◆ STATED PROBLEM: Write out the lines of all the records again, switching "scientific name" to "species" and keeping everything else the same. Leave the pictures out.

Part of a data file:
──────────

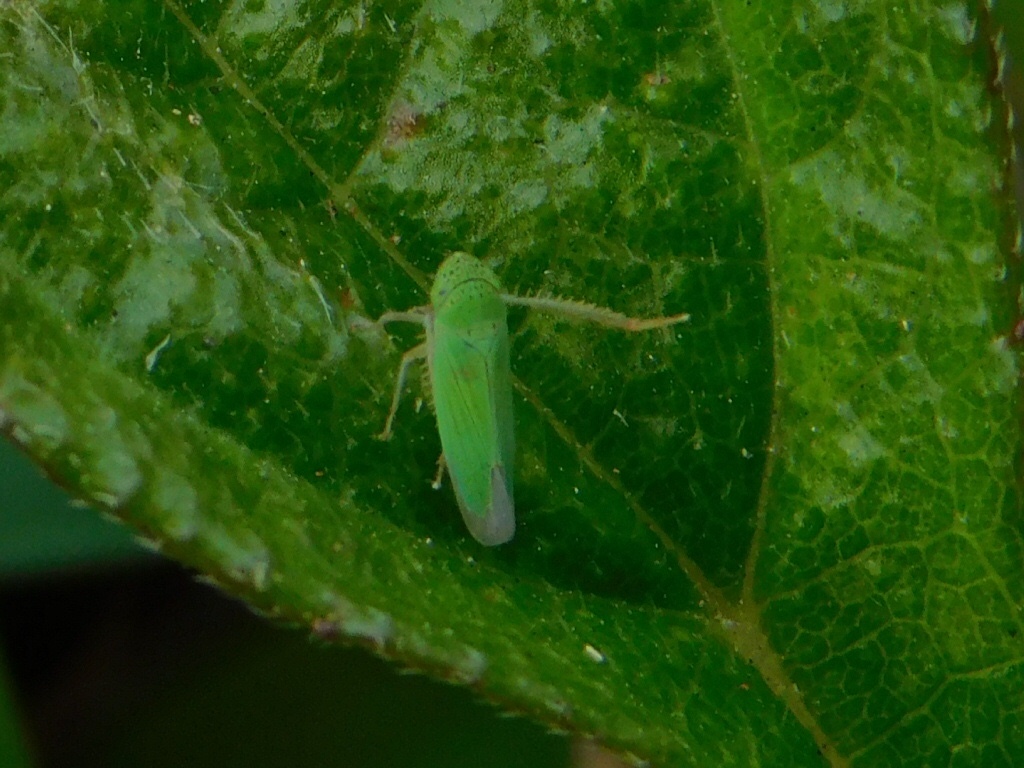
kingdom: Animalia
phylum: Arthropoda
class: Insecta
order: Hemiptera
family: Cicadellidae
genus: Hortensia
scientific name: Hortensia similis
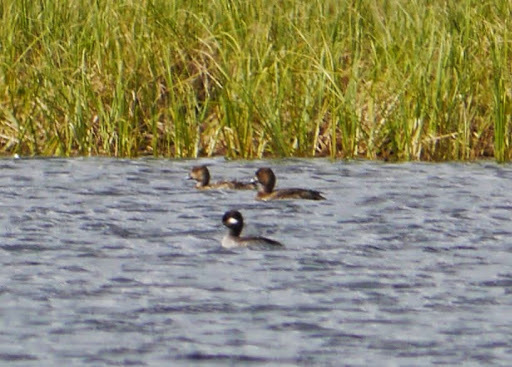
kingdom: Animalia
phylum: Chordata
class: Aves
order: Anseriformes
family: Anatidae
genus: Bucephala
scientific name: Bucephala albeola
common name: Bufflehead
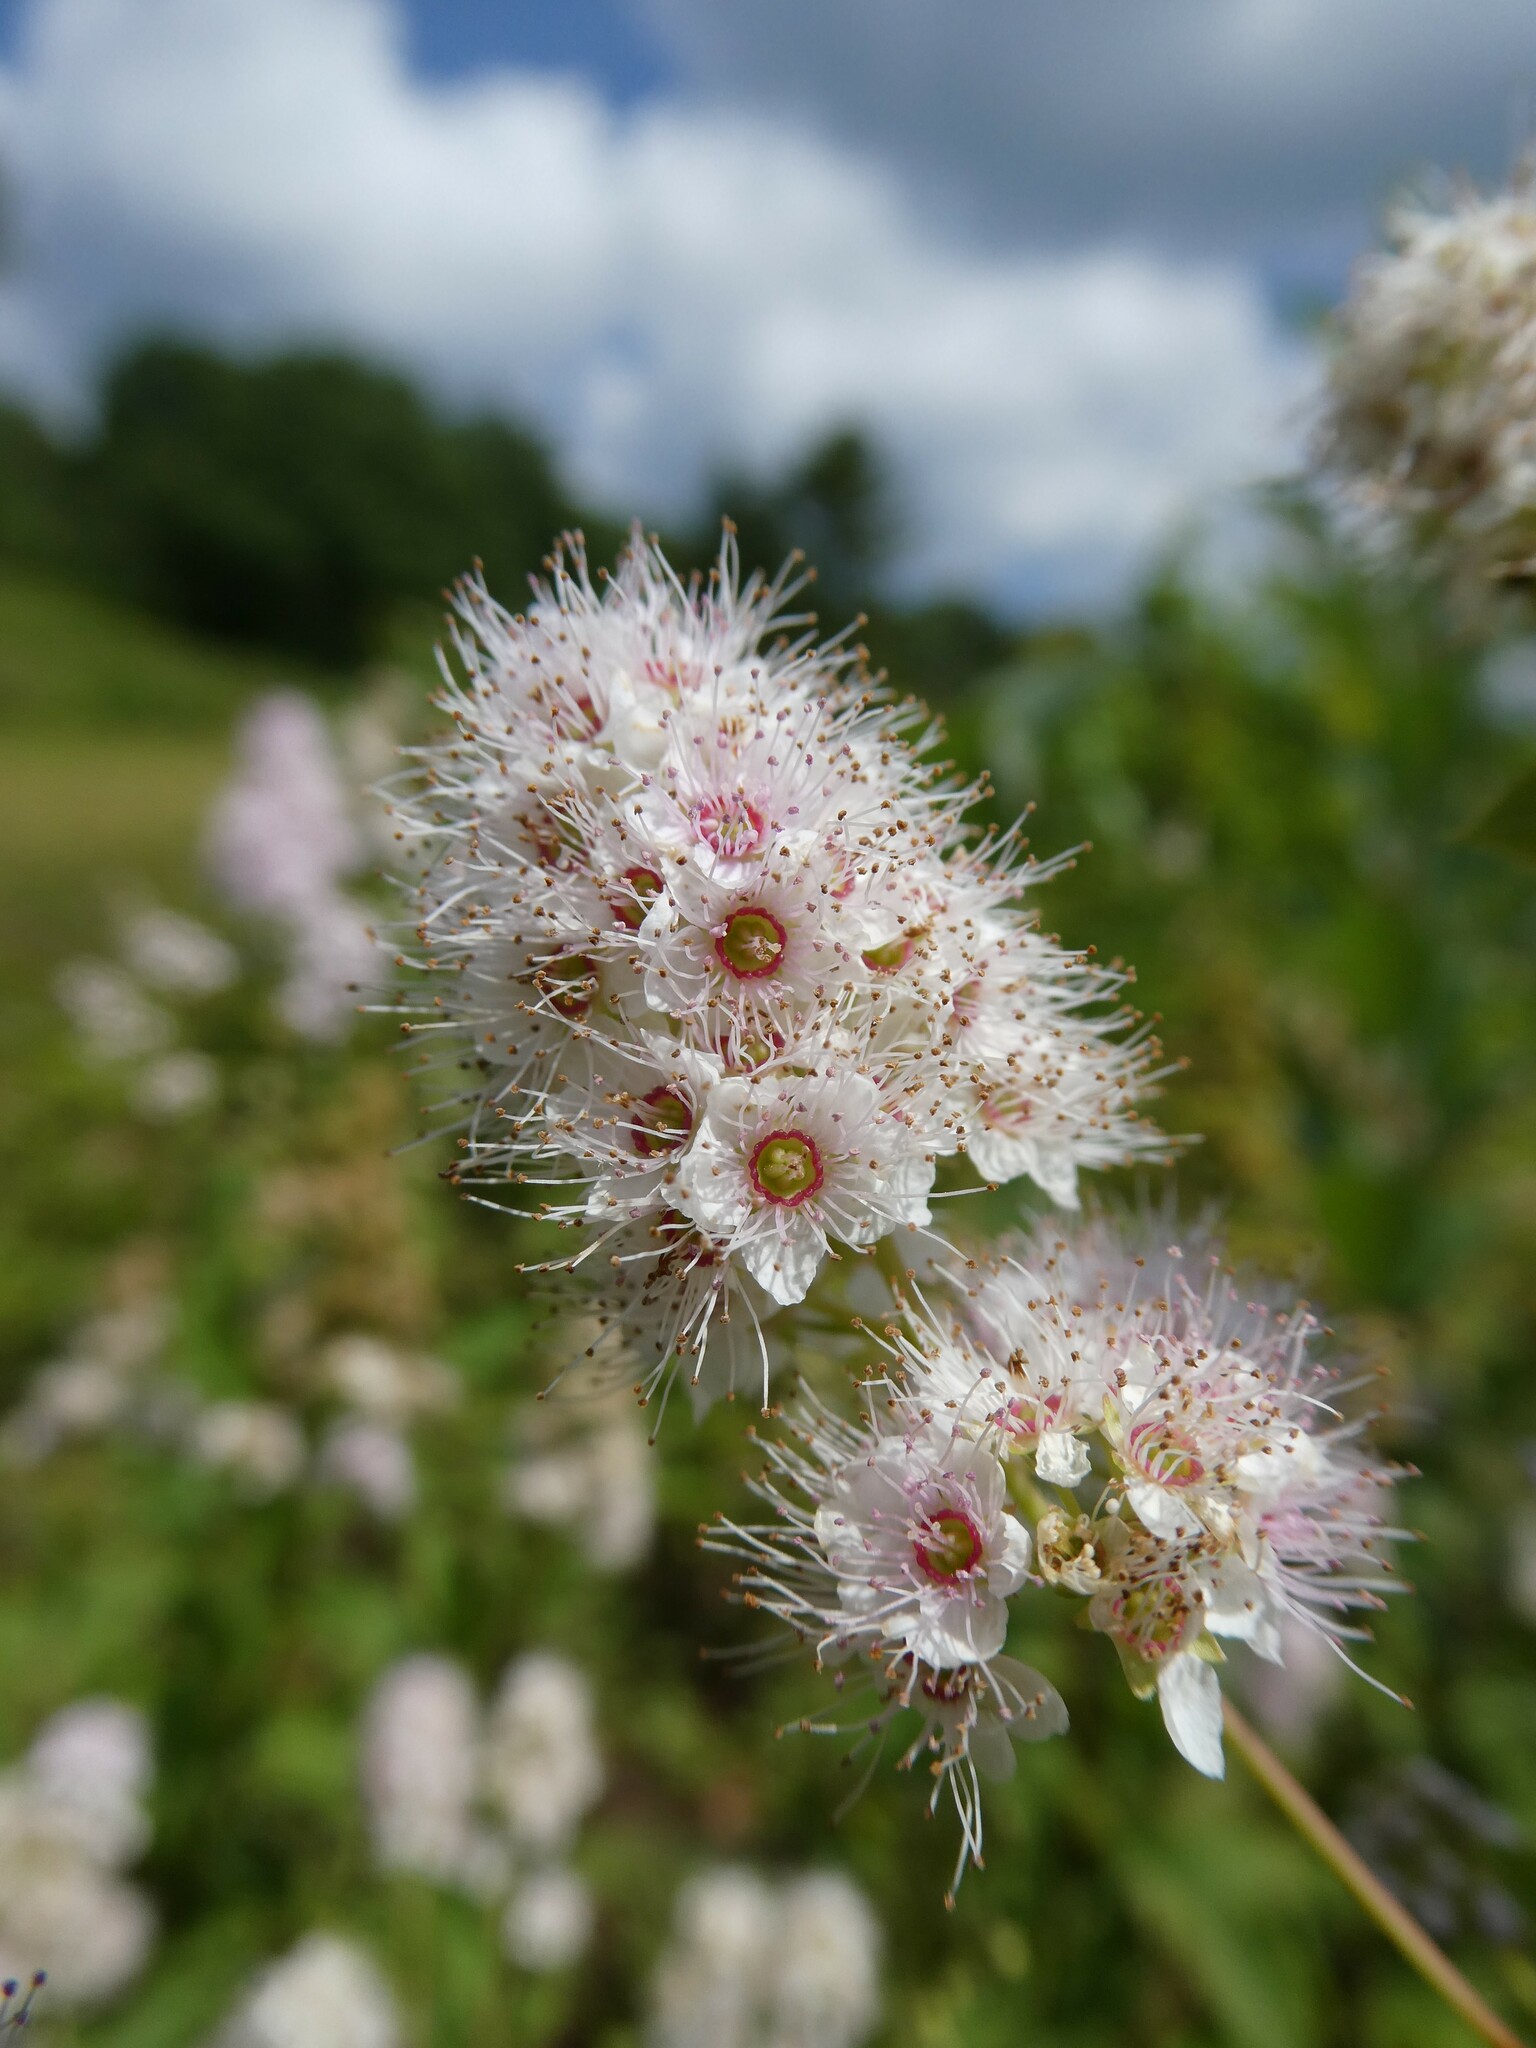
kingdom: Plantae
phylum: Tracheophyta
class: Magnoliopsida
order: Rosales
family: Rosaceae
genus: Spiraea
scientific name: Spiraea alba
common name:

──────────

◆ FINAL RESULT:
kingdom: Animalia
phylum: Arthropoda
class: Insecta
order: Hemiptera
family: Cicadellidae
genus: Hortensia
species: Hortensia similis
kingdom: Animalia
phylum: Chordata
class: Aves
order: Anseriformes
family: Anatidae
genus: Bucephala
species: Bucephala albeola
common name: Bufflehead
kingdom: Plantae
phylum: Tracheophyta
class: Magnoliopsida
order: Rosales
family: Rosaceae
genus: Spiraea
species: Spiraea alba
common name:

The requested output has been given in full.